* _What the task asks_
Report every line from the material that contains the word "CIRCLE".

* _Data_
'''
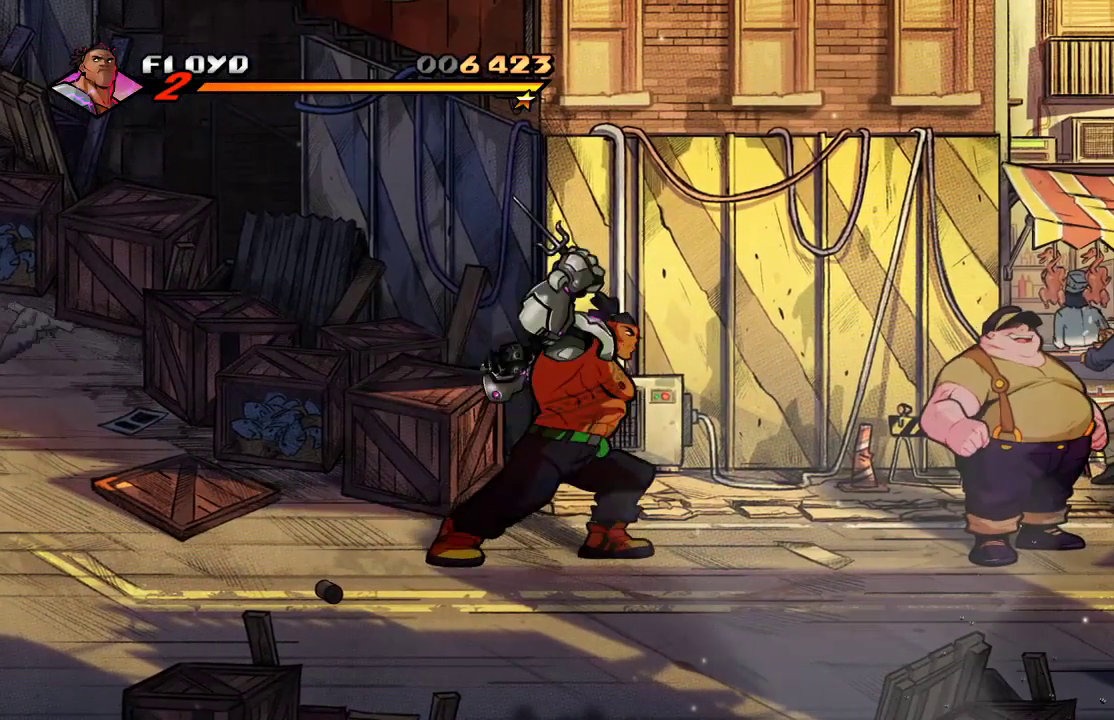
{"dt_ms": 500, "buttons": [], "left_stick": "right", "right_stick": "center", "events": [[133, "left_stick", "right"]]}
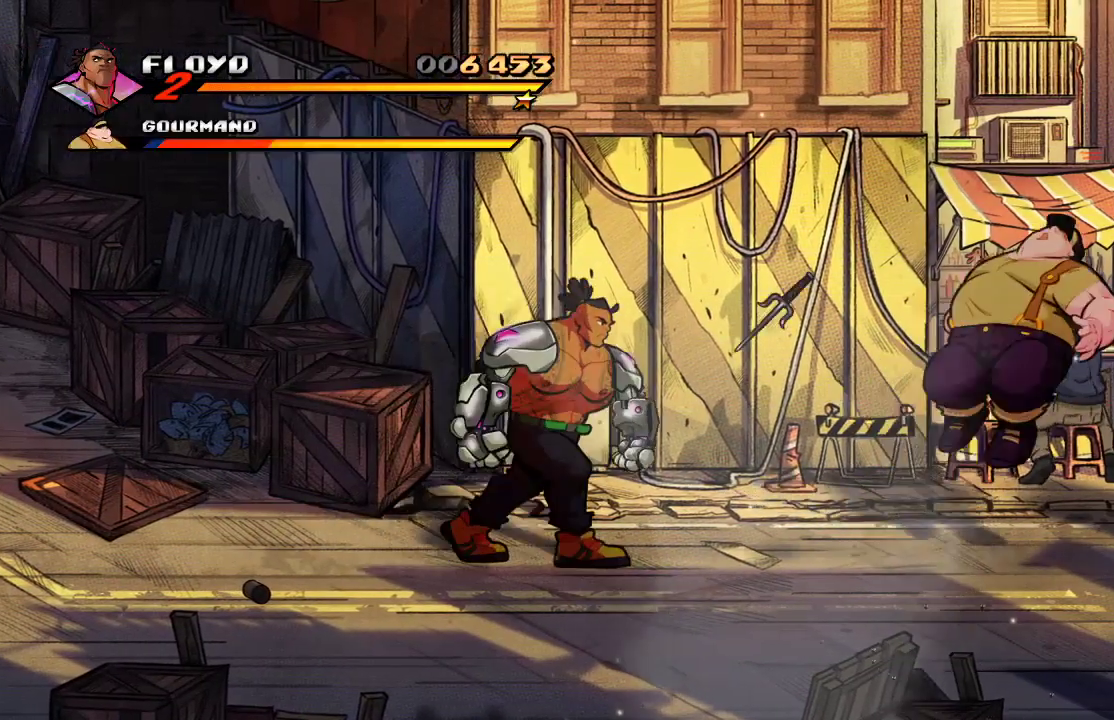
{"dt_ms": 500, "buttons": ["CIRCLE"], "left_stick": "right", "right_stick": "center", "events": [[167, "CIRCLE", "down"], [267, "CIRCLE", "up"], [500, "CIRCLE", "down"]]}
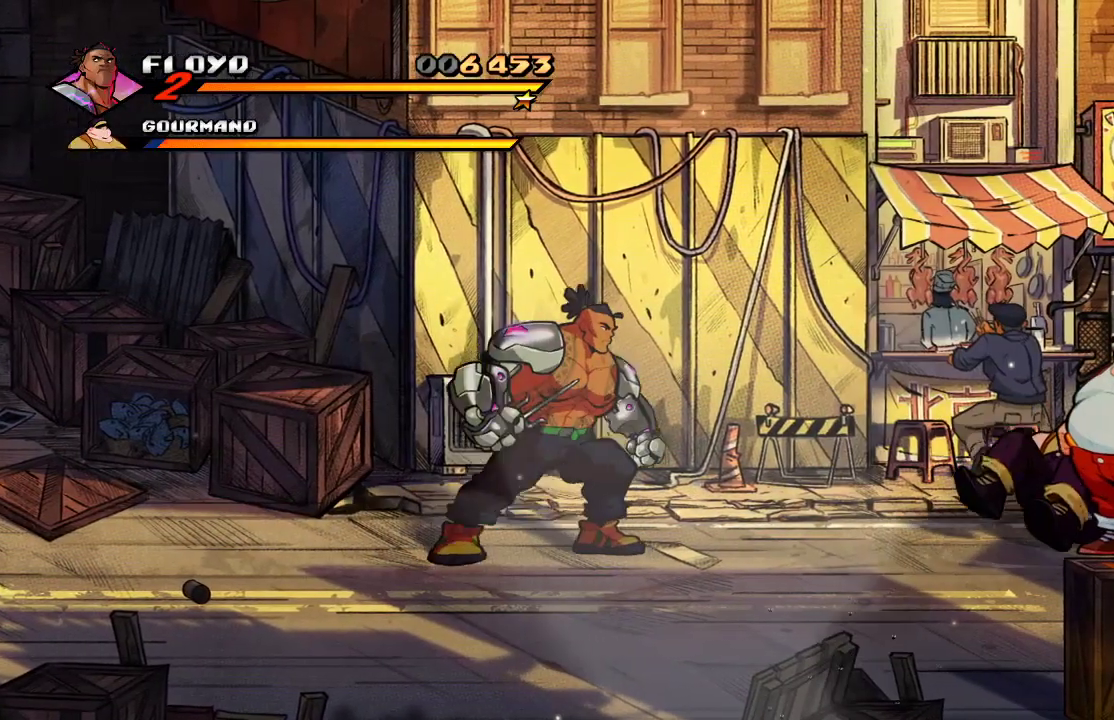
{"dt_ms": 500, "buttons": [], "left_stick": "right", "right_stick": "center", "events": [[100, "CIRCLE", "up"]]}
'''
* _Exercise output_
{"dt_ms": 500, "buttons": ["CIRCLE"], "left_stick": "right", "right_stick": "center", "events": [[167, "CIRCLE", "down"], [267, "CIRCLE", "up"], [500, "CIRCLE", "down"]]}
{"dt_ms": 500, "buttons": [], "left_stick": "right", "right_stick": "center", "events": [[100, "CIRCLE", "up"]]}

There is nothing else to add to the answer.